Merlin s'éloigna à grandes enjambées, ignorant ostensiblement Lancelot qui criait : « Je n'ai lâché personne, je reviens à Kaamelott à mi-temps et je participe à toutes les réunions ! »
« Cause toujours », pensa l'enchanteur. Lancelot le prétentieux l'avait énervé et pour se calmer, il fixa à nouveau son regard vers les étoiles que l'on voyait particulièrement bien cette nuit-là. Il s'imagina loin de toute agitation et de tout emmerdeur, seul dans la nature, au milieu des animaux et cela le tranquillisa un peu.
Mais son apaisement fut de courte durée car, arrivé dans la cour du château, il se fit arrêter par Léodagan. Bohort se trouvait près de lui et leur discussion semblait animée.
« Qu'est-ce que vous foutiez dans la forêt à cette heure-ci ? », l'interpela le beau-père du roi en guise de salutation.
Merlin soupira. Allait-il vraiment devoir se justifier cent fois ? Il pouvait bien se rendre où il voulait, ça commençait à bien faire maintenant !
Il répondit néanmoins d'une traite, bien décidé à couper court aux interrogatoires : « Je suis allé cueillir le champignon qu'il me manquait il y a quinze jours pour le roi et avant que vous ne demandiez, oui, il faut le cueillir la nuit pour que ses effets de guérison soient optimaux ».
« Ah, très bien », réagit Léodagan d'un ton doucereux. « Donc si je vous suis comme il faut, à partir de demain, plus personne au château n'aura à souffrir d'une quelconque douleur puisque vous les ferez toutes disparaître par magie ? »
Merlin prit sur lui. Non, il n'allait pas répéter encore une fois qu'il ne faisait en aucun cas de la magie. Ni entrer dans le détail de ce qui empêcherait sa potion de guérison d'être prête dans les plus brefs délais. Il déclara simplement, feignant d'être sûr de lui : « Pour le traitement contre les douleurs, c'est un peu plus technique que ça, vous voyez. Mais en attendant, ce champignon est également très utile pour une potion qui permet d'accélérer la multiplication des plants de fraisiers ».
Un silence lui répondit, avant que Léodagan n'ironise : « Définissez « utile », je vous prie ? »
Merlin, d'humeur définitivement belliqueuse, ne comptait pas supporter une nouvelle critique. « Des fraisiers, bien sûr que c'est utile des fraisiers ! Ça donne des fraises et les fraises, ça nourrit les gens ! Qu'est-ce qu'il vous faut de plus ? »
Avant que Léodagan ne puisse répondre, Bohort s'exclama, extatique : « Oh mais bien sûr, c'est magnifique ! Cette potion tombera à point pour la fête du printemps qui se tiendra la semaine prochaine ! C'est une joie ! »

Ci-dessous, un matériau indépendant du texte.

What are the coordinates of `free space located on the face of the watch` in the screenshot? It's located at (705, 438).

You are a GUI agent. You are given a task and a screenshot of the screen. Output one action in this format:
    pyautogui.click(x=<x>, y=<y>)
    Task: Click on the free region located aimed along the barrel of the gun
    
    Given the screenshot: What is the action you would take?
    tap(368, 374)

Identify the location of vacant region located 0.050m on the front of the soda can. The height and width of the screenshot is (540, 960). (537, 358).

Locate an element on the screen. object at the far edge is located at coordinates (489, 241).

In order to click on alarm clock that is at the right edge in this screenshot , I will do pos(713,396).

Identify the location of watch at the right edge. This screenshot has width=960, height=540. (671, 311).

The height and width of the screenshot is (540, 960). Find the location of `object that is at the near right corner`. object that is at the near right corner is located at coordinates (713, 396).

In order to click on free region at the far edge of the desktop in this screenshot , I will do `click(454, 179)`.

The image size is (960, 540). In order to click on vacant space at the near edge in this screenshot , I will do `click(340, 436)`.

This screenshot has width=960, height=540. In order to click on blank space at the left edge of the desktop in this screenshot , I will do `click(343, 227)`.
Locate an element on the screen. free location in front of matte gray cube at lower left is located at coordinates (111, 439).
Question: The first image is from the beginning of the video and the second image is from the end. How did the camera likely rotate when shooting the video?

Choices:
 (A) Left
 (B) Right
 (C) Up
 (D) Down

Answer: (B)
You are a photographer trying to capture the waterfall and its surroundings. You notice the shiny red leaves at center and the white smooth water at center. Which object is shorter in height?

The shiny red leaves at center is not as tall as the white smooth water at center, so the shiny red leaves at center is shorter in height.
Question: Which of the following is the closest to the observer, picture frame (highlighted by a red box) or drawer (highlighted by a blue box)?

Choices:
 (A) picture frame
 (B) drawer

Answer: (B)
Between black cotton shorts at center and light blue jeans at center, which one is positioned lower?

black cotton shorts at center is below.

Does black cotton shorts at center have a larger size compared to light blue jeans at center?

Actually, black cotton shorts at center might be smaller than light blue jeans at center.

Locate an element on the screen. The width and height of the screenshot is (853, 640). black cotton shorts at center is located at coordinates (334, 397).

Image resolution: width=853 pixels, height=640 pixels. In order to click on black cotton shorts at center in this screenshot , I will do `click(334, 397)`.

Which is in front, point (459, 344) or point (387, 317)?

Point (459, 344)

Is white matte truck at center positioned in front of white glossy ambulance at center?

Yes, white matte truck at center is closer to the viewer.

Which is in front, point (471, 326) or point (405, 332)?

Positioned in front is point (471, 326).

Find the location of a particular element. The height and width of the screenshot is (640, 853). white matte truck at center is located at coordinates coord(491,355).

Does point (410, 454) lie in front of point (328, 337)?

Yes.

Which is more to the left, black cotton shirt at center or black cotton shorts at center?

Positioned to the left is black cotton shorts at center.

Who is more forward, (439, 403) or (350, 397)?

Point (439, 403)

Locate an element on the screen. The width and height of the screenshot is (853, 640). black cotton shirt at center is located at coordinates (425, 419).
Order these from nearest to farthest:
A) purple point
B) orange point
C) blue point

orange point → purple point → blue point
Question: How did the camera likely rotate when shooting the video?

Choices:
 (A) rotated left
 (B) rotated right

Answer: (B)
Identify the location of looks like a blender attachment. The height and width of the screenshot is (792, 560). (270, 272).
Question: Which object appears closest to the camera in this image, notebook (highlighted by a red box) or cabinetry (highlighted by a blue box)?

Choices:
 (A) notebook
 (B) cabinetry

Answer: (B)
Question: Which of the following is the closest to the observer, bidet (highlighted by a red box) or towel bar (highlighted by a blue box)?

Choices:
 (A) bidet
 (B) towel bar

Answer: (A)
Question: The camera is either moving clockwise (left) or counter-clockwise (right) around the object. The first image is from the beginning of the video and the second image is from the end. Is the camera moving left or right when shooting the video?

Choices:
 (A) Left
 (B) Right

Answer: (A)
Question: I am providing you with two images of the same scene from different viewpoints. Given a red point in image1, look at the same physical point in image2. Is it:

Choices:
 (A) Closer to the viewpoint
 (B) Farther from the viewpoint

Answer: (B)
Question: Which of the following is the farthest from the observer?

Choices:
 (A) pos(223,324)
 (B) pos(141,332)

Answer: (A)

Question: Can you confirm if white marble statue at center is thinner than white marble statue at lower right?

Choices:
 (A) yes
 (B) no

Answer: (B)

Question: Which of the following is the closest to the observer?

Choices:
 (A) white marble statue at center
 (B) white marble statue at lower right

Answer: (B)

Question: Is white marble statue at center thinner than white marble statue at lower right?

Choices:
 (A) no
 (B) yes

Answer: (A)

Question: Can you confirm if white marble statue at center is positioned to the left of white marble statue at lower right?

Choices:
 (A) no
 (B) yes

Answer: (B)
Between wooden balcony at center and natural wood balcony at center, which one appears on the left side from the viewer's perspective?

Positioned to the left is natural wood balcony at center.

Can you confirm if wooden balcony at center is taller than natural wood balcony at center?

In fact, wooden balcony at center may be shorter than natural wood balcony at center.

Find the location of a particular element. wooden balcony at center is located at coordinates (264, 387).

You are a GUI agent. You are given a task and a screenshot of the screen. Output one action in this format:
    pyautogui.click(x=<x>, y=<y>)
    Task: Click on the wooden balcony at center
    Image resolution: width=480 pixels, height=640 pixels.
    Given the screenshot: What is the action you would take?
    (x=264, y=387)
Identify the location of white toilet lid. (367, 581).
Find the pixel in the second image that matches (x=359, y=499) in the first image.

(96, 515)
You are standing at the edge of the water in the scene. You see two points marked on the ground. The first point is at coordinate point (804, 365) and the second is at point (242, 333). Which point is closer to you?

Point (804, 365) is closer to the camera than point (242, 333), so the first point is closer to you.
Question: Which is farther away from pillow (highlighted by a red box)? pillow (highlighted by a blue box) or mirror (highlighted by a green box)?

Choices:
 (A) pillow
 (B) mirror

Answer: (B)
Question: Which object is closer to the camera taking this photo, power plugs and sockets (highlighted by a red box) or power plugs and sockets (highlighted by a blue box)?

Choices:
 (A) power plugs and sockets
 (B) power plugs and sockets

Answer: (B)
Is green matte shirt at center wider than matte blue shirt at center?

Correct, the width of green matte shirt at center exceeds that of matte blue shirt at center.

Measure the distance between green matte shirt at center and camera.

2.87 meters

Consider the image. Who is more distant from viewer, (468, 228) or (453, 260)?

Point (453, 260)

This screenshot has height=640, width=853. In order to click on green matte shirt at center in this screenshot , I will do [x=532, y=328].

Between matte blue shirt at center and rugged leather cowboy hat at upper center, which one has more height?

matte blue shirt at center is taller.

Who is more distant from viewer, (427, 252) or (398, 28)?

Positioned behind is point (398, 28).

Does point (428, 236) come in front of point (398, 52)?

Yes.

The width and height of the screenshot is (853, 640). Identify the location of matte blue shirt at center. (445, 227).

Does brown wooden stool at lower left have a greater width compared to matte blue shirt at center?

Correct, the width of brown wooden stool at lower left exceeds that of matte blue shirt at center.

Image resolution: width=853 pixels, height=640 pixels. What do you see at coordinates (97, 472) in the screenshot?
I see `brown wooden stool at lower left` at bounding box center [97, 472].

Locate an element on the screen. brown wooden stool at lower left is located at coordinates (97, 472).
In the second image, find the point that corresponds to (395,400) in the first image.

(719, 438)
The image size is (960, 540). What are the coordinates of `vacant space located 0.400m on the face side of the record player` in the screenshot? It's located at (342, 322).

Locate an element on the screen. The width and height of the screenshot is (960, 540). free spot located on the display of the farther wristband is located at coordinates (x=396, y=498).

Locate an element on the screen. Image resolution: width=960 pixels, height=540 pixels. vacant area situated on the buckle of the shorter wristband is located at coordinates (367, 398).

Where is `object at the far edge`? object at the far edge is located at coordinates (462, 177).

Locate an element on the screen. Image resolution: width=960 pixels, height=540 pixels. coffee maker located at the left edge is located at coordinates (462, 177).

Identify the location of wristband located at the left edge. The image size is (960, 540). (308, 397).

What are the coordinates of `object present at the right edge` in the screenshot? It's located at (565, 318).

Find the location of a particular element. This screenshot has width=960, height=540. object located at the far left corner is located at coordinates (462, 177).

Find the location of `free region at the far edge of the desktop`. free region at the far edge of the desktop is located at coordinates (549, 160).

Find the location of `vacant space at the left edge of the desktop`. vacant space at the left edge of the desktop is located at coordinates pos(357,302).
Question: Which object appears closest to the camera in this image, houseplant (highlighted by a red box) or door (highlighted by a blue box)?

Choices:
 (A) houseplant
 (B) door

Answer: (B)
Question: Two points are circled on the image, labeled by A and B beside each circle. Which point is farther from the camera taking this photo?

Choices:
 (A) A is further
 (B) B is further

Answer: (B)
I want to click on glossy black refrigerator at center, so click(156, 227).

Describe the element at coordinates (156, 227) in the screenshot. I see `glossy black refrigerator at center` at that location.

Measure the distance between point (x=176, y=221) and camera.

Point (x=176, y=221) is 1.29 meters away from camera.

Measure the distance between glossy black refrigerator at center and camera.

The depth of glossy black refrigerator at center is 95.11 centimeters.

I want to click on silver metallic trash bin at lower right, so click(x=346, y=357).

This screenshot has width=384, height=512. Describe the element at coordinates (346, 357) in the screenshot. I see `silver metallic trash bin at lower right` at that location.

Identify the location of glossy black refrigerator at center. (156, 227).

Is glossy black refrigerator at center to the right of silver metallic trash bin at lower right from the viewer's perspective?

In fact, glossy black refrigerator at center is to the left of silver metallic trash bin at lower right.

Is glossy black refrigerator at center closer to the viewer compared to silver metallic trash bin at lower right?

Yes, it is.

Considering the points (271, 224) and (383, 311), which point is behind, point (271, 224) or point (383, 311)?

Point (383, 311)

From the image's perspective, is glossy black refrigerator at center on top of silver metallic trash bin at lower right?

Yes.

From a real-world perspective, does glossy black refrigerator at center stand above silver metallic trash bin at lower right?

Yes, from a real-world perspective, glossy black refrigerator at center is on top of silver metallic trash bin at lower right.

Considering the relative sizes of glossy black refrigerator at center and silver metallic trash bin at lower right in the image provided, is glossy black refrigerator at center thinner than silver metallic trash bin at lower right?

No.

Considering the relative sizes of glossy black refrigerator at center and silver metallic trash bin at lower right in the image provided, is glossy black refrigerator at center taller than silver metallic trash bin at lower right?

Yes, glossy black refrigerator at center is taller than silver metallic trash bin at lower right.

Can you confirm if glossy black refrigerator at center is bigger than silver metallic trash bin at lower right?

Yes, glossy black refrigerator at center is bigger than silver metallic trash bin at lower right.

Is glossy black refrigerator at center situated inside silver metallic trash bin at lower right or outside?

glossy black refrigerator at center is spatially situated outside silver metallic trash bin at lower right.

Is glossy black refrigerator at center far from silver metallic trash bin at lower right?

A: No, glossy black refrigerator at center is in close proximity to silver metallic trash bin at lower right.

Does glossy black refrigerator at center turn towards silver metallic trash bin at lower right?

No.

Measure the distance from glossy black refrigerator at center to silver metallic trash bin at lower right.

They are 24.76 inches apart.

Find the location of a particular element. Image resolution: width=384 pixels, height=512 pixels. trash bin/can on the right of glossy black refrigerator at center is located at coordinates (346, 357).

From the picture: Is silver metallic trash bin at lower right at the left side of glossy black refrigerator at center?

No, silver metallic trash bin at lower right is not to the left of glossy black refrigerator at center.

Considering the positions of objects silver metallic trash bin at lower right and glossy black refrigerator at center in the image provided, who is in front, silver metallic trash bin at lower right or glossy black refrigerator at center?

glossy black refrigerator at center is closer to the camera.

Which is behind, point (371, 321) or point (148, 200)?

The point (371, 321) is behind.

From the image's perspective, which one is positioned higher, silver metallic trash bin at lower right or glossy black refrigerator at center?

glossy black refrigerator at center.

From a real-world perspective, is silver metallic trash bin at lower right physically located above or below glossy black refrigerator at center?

« Ah, voilà », asséna Merlin avec fierté. Enfin quelqu'un qui reconnaissait sa contribution.
Léodagan n'était toutefois pas homme à se laisser attendrir et les fêtes de Bohort lui tapaient sur le système depuis toujours. Il n'était pas homme non plus à garder son opinion pour lui, aussi déclara-t-il avant de s'en retourner vers le château : « Je ne sais pas ce que je trouve le plus pitoyable, entre le fait qu'on ait un enchanteur qui multiplie les plants de fraisiers ou le fait que quelqu'un, parmi les chevaliers, puisse trouver ça utile. Mais la bonne nouvelle, si je comprends bien, c'est qu'il n'y aura pas de potion contre la douleur et c'est heureux. Personnellement, j'étais contre. Un vrai guerrier, ça doit savoir souffrir, point final ».
Et voilà pour cette fois, j'espère que cette petite tentative vous a plu. Merci beaucoup à tous ceux qui sont venus lire et à bientôt pour une nouvelle incursion dans cet univers.